World History > Age of Revolutions > French Revolution

Louis-Charles, Duc de Normandie, enjoyed a charmed early childhood in the gilded palace of Versailles. At the age of four, he became the dauphin, heir to the most powerful throne in Europe. Yet within five years he was to lose everything. Drawn into the horror of the French Revolution, his family was incarcerated and their fate thrust into the hands of the revolutionaries who wished to destroy the monarchy.

In 1793, when Marie Antoinette was beheaded at the guillotine, she left her adored eight-year-old son imprisoned in the Temple Tower. Far from inheriting a throne, the orphaned boy-king had to endure the hostility and abuse of a nation. Two years later, the revolutionary leaders declared Louis XVII dead. No grave was dug, no monument built to mark his passing.

Immediately, rumors spread that the prince had, in fact, escaped from prison and was still alive. Others believed that he had been murdered, his heart cut out and preserved as a relic. As with the tragedies of England's princes in the Tower and the Romanov archduchess Anastasia, countless "brothers" soon approached Louis-Charles's older sister, Marie-Therese, who survived the revolution. They claimed not only the dauphin's name, but also his inheritance. Several "princes" were plausible, but which, if any, was the real heir to the French throne?

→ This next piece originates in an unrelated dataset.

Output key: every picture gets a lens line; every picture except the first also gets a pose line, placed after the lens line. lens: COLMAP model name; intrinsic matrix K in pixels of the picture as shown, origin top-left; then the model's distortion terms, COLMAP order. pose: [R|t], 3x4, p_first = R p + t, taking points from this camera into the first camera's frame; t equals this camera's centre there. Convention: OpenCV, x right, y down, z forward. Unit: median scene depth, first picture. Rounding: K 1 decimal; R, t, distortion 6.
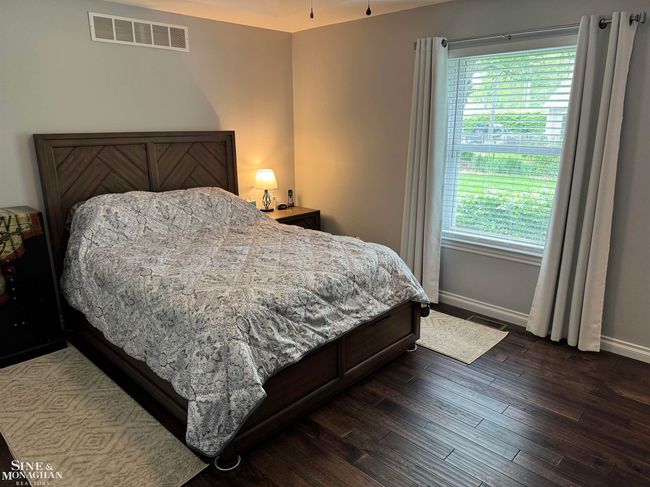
lens RADIAL K [[447.7, 0, 331.2], [0, 447.7, 243.1], [0, 0, 1]] dist [0.027414, -0.019596]
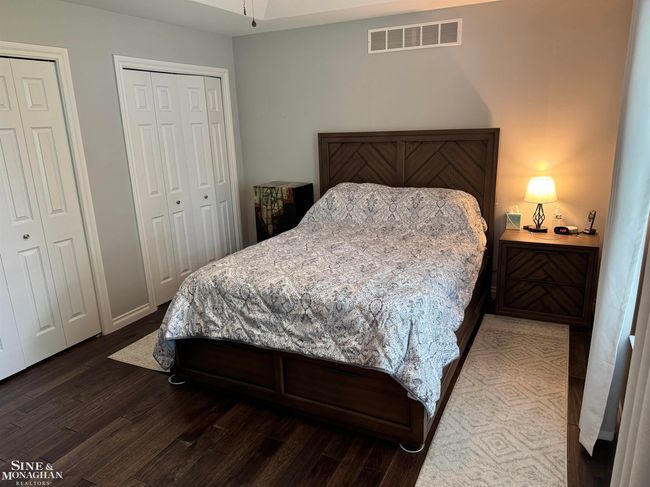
lens RADIAL K [[447.7, 0, 331.3], [0, 447.7, 246.7], [0, 0, 1]] dist [0.027414, -0.019596]
pose [[0.301249, 0.245752, -0.921333, 0.778340], [-0.217377, 0.958476, 0.184583, -0.182879], [0.928438, 0.144672, 0.342161, 0.660933]]
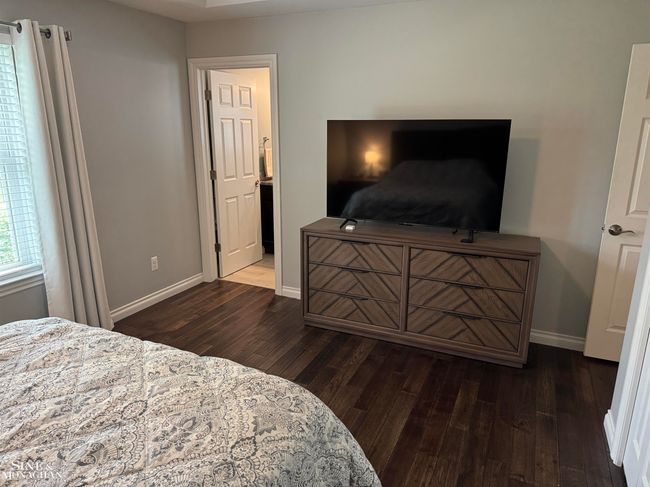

The Lost King of France is a moving and dramatic tale that interweaves a pivotal moment in France's history with a compelling detective story that involves pretenders to the crown, royalist plots and palace intrigue, bizarre legal battles, and modern science. The quest for the truth continued into the twenty-first century, when, thanks to DNA testing, the strange odyssey of a stolen heart found within the royal tombs brought an exciting conclusion to the two-hundred-year-old mystery of the lost king of France.

Emily's Review

This is one of my favorite works of non-fiction. It was compulsively readable. I knew the basics of the French Revolution, but this really painted a vivid picture of that period and the horrific treatment of the dauphin. I had no idea that there was such a conspiracy over what happened to him. It was a tragic story, we humans are capable of such depravity in the name of politics.